- **Work request**: Pictures aside, write out every record exactly as it appears.

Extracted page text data
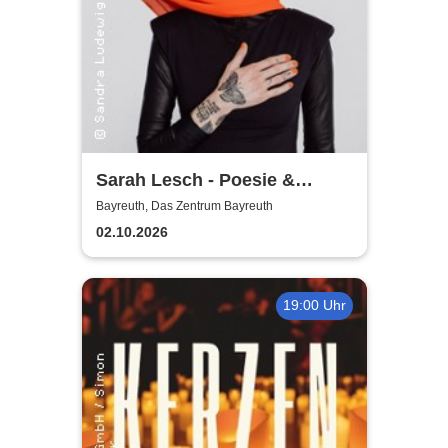
Sarah Lesch - Poesie &
Widerstand Tour
Bayreuth, Das Zentrum Bayreuth
02.10.2026
19:00 Uhr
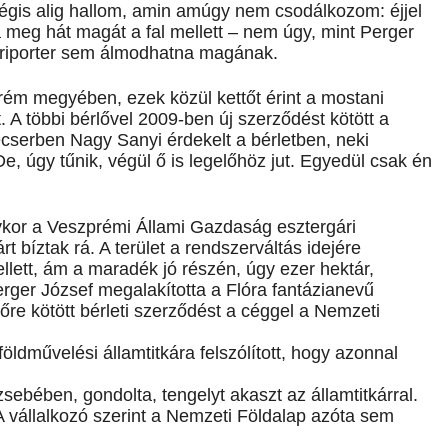
gis alig hallom, amin amúgy nem csodálkozom: éjjel
 meg hát magát a fal mellett – nem úgy, mint Perger
y riporter sem álmodhatna magának.
rém megyében, ezek közül kettőt érint a mostani
t. A többi bérlővel 2009-ben új szerződést kötött a
serben Nagy Sanyi érdekelt a bérletben, neki
e, úgy tűnik, végül ő is legelőhöz jut. Egyedül csak én
ykor a Veszprémi Állami Gazdaság esztergári
t bíztak rá. A terület a rendszerváltás idejére
ellett, ám a maradék jó részén, úgy ezer hektár,
erger József megalakította a Flóra fantázianevű
re kötött bérleti szerződést a céggel a Nemzeti
ldművelési államtitkára felszólított, hogy azonnal
ebében, gondolta, tengelyt akaszt az államtitkárral.
A vállalkozó szerint a Nemzeti Földalap azóta sem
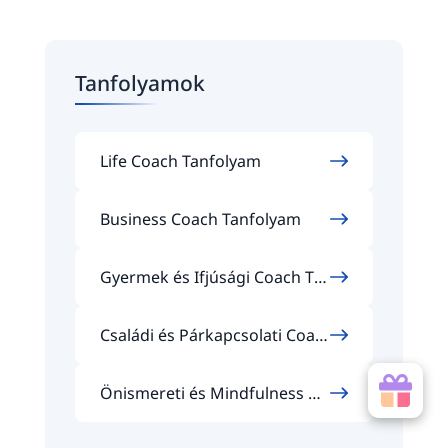
Tanfolyamok
Life Coach Tanfolyam
Business Coach Tanfolyam
Gyermek és Ifjúsági Coach Ta
nfolyam
Családi és Párkapcsolati Coac
h Tanfolyam
Önismereti és Mindfulness Co
ach Tanfolyam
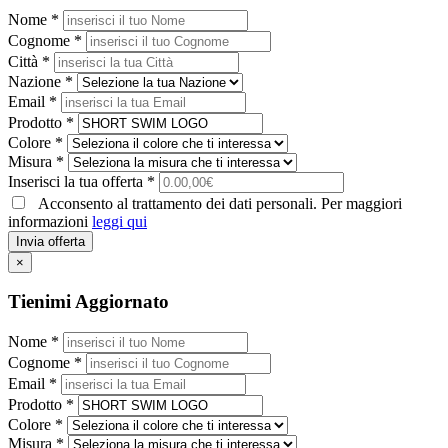
Nome *
Cognome *
Città *
Nazione *
Email *
Prodotto *
Colore *
Misura *
Inserisci la tua offerta *
Acconsento al trattamento dei dati personali. Per maggiori
informazioni
leggi qui
Invia offerta
×
Tienimi Aggiornato
Nome *
Cognome *
Email *
Prodotto *
Colore *
Misura *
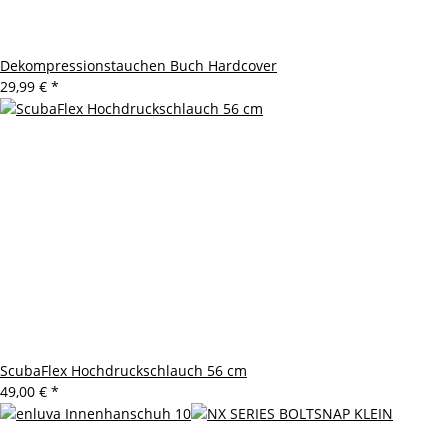
Dekompressionstauchen Buch Hardcover
29,99 €
*
ScubaFlex Hochdruckschlauch 56 cm
49,00 €
*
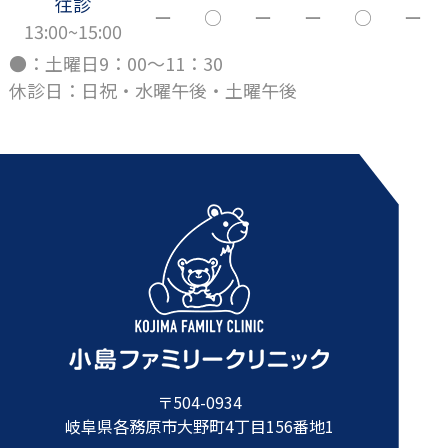
往診
ー
○
ー
ー
○
ー
13:00~15:00
●：土曜日9：00～11：30
休診日：日祝・水曜午後・土曜午後
〒504-0934
岐阜県各務原市大野町4丁目156番地1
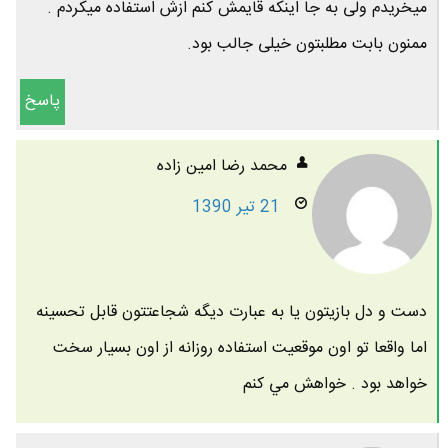
میخریدم ولی به جا اینکه قایمش کنم ازش استفاده میکردم .
ممنون بابت مطلبتون خیلی جالب بود.
پاسخ
محمد رضا امين زاده
21 تیر 1390
دست و دل بازيتون يا به عبارت ديگه شجاعتتون قابل تحسينه
اما واقعا تو اون موقعيت استفاده روزانه از اون بسيار سخت
خواهد بود . خواهش مي كنم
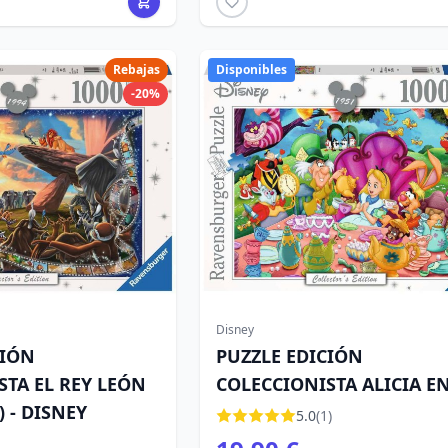
Rebajas
Disponibles
-20%
Disney
CIÓN
PUZZLE EDICIÓN
STA EL REY LEÓN
COLECCIONISTA ALICIA EN
) - DISNEY
PAÍS DE LAS MARAVILLAS
5.0
(1)
(1000 PIEZAS) - DISNEY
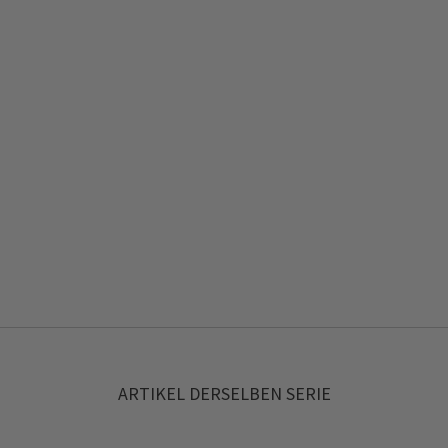
ARTIKEL DERSELBEN SERIE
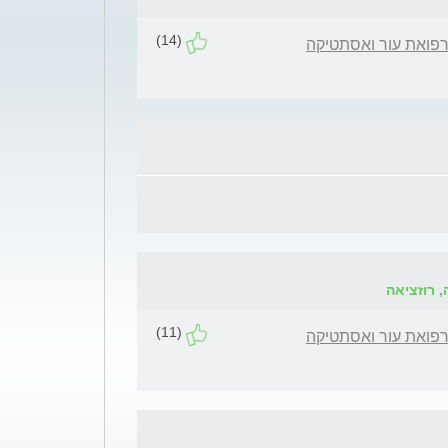
(14)
רפואת עור ואסתטיקה
(11)
רפואת עור ואסתטיקה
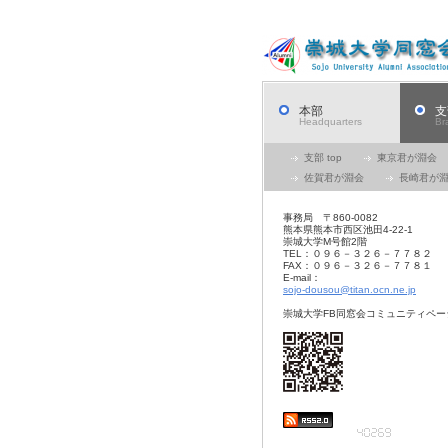
本部
支
Headquarters
Br
支部 top
東京君が淵会
佐賀君が淵会
長崎君が
事務局 〒860-0082
熊本県熊本市西区池田4-22-1
崇城大学M号館2階
TEL：０９６－３２６－７７８２
FAX：０９６－３２６－７７８１
E-mail：
sojo-dousou@titan.ocn.ne.jp
崇城大学FB同窓会コミュニティペー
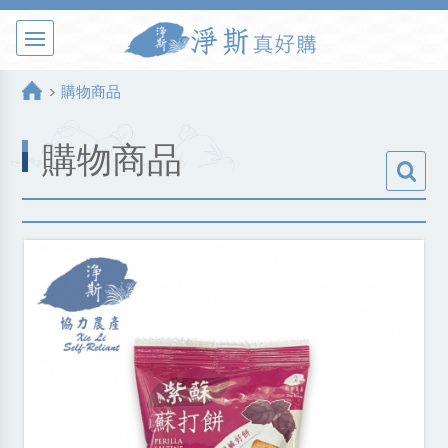
購物商品
購物商品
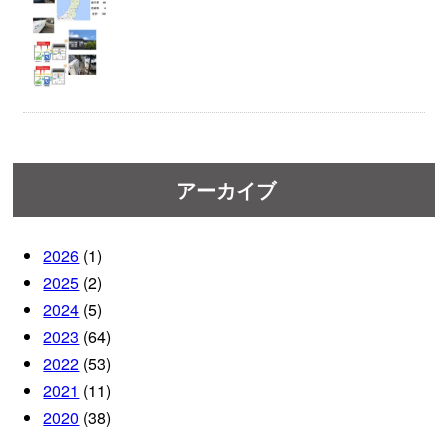
アーカイブ
2026
(1)
2025
(2)
2024
(5)
2023
(64)
2022
(53)
2021
(11)
2020
(38)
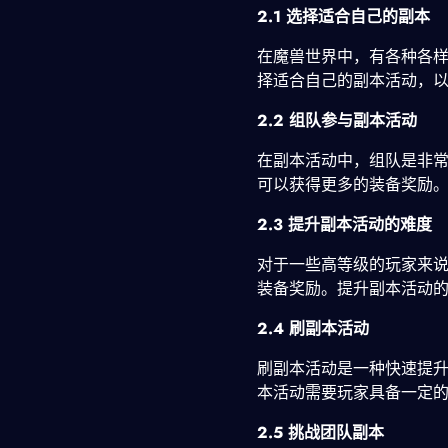
2.1 选择适合自己的副本
在魔兽世界中，有各种各
择适合自己的副本活动，
2.2 组队参与副本活动
在副本活动中，组队是非
可以获得更多的装备奖励
2.3 提升副本活动的难度
对于一些高等级的玩家来
装备奖励。提升副本活动
2.4 刷副本活动
刷副本活动是一种快速提
本活动需要玩家具备一定
2.5 挑战团队副本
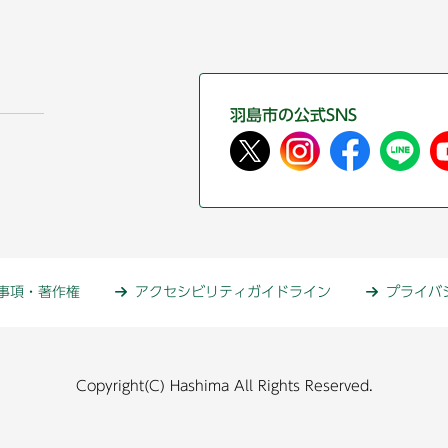
羽島市の公式SNS
事項・著作権
アクセシビリティガイドライン
プライバ
Copyright(C) Hashima All Rights Reserved.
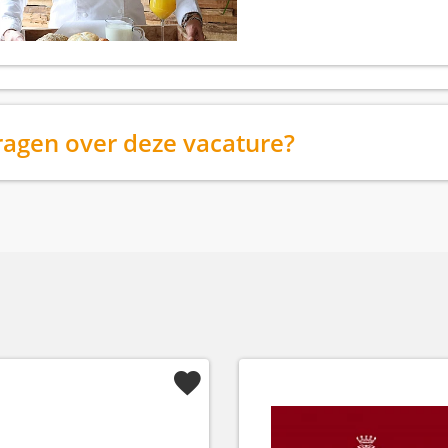
ragen over deze vacature?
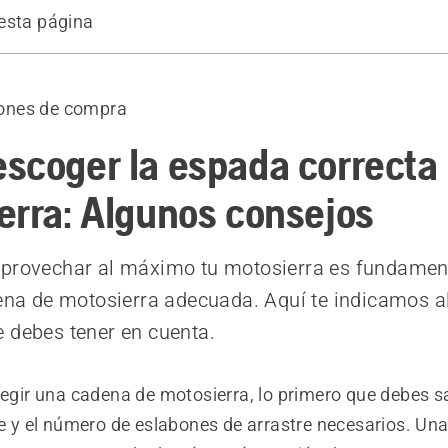
esta página
úsculos por igual
eto, semicincel y astillador
ones de compra
scoger la espada correcta 
erra: Algunos consejos
aprovechar al máximo tu motosierra es fundamen
dena de motosierra adecuada. Aquí te indicamos 
 debes tener en cuenta.
legir una cadena de motosierra, lo primero que debes sa
re y el número de eslabones de arrastre necesarios. Un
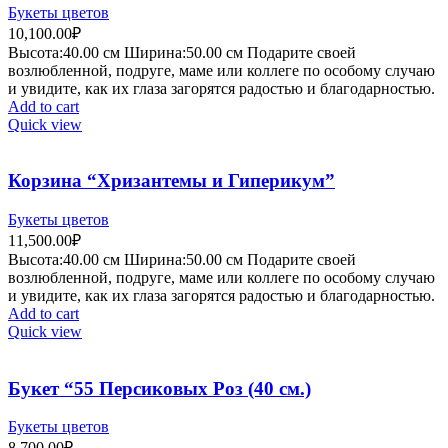
Букеты цветов
10,100.00
₽
Высота:40.
00 см
Ширина:50
.00 см
Подарите своей
возлюбленной, подруге, маме или коллеге по особому случаю
и увидите, как их глаза загорятся радостью и благодарностью.
Add to cart
Quick view
Корзина “Хризантемы и Гиперикум”
Букеты цветов
11,500.00
₽
Высота:40.
00 см
Ширина:50
.00 см
Подарите своей
возлюбленной, подруге, маме или коллеге по особому случаю
и увидите, как их глаза загорятся радостью и благодарностью.
Add to cart
Quick view
Букет “55 Персиковых Роз (40 см.)
Букеты цветов
8,700.00
₽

- **Solved problem**:
Sarah Lesch - Poesie &
Widerstand Tour
Bayreuth, Das Zentrum Bayreuth
02.10.2026
19:00 Uhr
gis alig hallom, amin amúgy nem csodálkozom: éjjel
 meg hát magát a fal mellett – nem úgy, mint Perger
y riporter sem álmodhatna magának.
rém megyében, ezek közül kettőt érint a mostani
t. A többi bérlővel 2009-ben új szerződést kötött a
serben Nagy Sanyi érdekelt a bérletben, neki
e, úgy tűnik, végül ő is legelőhöz jut. Egyedül csak én
ykor a Veszprémi Állami Gazdaság esztergári
t bíztak rá. A terület a rendszerváltás idejére
ellett, ám a maradék jó részén, úgy ezer hektár,
erger József megalakította a Flóra fantázianevű
re kötött bérleti szerződést a céggel a Nemzeti
ldművelési államtitkára felszólított, hogy azonnal
ebében, gondolta, tengelyt akaszt az államtitkárral.
A vállalkozó szerint a Nemzeti Földalap azóta sem
Tanfolyamok
Life Coach Tanfolyam
Business Coach Tanfolyam
Gyermek és Ifjúsági Coach Ta
nfolyam
Családi és Párkapcsolati Coac
h Tanfolyam
Önismereti és Mindfulness Co
ach Tanfolyam
Nome *
Cognome *
Città *
Nazione *
Email *
Prodotto *
Colore *
Misura *
Inserisci la tua offerta *
Acconsento al trattamento dei dati personali. Per maggiori
informazioni
leggi qui
Invia offerta
×
Tienimi Aggiornato
Nome *
Cognome *
Email *
Prodotto *
Colore *
Misura *
Dekompressionstauchen Buch Hardcover
29,99 €
*
ScubaFlex Hochdruckschlauch 56 cm
49,00 €
*
往診
ー
○
ー
ー
○
ー
13:00~15:00
●：土曜日9：00～11：30
休診日：日祝・水曜午後・土曜午後
〒504-0934
岐阜県各務原市大野町4丁目156番地1
میخریدم ولی به جا اینکه قایمش کنم ازش استفاده میکردم .
ممنون بابت مطلبتون خیلی جالب بود.
پاسخ
محمد رضا امين زاده
21 تیر 1390
دست و دل بازيتون يا به عبارت ديگه شجاعتتون قابل تحسينه
اما واقعا تو اون موقعيت استفاده روزانه از اون بسيار سخت
خواهد بود . خواهش مي كنم
Rebajas
Disponibles
-20%
Disney
CIÓN
PUZZLE EDICIÓN
STA EL REY LEÓN
COLECCIONISTA ALICIA EN
) - DISNEY
PAÍS DE LAS MARAVILLAS
5.0
(1)
(1000 PIEZAS) - DISNEY
ARTIKEL DERSELBEN SERIE
(14)
רפואת עור ואסתטיקה
(11)
רפואת עור ואסתטיקה
本部
支
Headquarters
Br
支部 top
東京君が淵会
佐賀君が淵会
長崎君が
事務局 〒860-0082
熊本県熊本市西区池田4-22-1
崇城大学M号館2階
TEL：０９６－３２６－７７８２
FAX：０９６－３２６－７７８１
E-mail：
sojo-dousou@titan.ocn.ne.jp
崇城大学FB同窓会コミュニティペー
購物商品
購物商品
アーカイブ
2026
(1)
2025
(2)
2024
(5)
2023
(64)
2022
(53)
2021
(11)
2020
(38)
2.1 选择适合自己的副本
在魔兽世界中，有各种各
择适合自己的副本活动，
2.2 组队参与副本活动
在副本活动中，组队是非
可以获得更多的装备奖励
2.3 提升副本活动的难度
对于一些高等级的玩家来
装备奖励。提升副本活动
2.4 刷副本活动
刷副本活动是一种快速提
本活动需要玩家具备一定
2.5 挑战团队副本
羽島市の公式SNS
事項・著作権
アクセシビリティガイドライン
プライバ
Copyright(C) Hashima All Rights Reserved.
ragen over deze vacature?
esta página
úsculos por igual
eto, semicincel y astillador
ones de compra
scoger la espada correcta 
erra: Algunos consejos
aprovechar al máximo tu motosierra es fundamen
dena de motosierra adecuada. Aquí te indicamos 
 debes tener en cuenta.
legir una cadena de motosierra, lo primero que debes sa
re y el número de eslabones de arrastre necesarios. Un
Букеты цветов
10,100.00
₽
Высота:40.
00 см
Ширина:50
.00 см
Подарите своей
возлюбленной, подруге, маме или коллеге по особому случаю
и увидите, как их глаза загорятся радостью и благодарностью.
Add to cart
Quick view
Корзина “Хризантемы и Гиперикум”
Букеты цветов
11,500.00
₽
Высота:40.
00 см
Ширина:50
.00 см
Подарите своей
возлюбленной, подруге, маме или коллеге по особому случаю
и увидите, как их глаза загорятся радостью и благодарностью.
Add to cart
Quick view
Букет “55 Персиковых Роз (40 см.)
Букеты цветов
8,700.00
₽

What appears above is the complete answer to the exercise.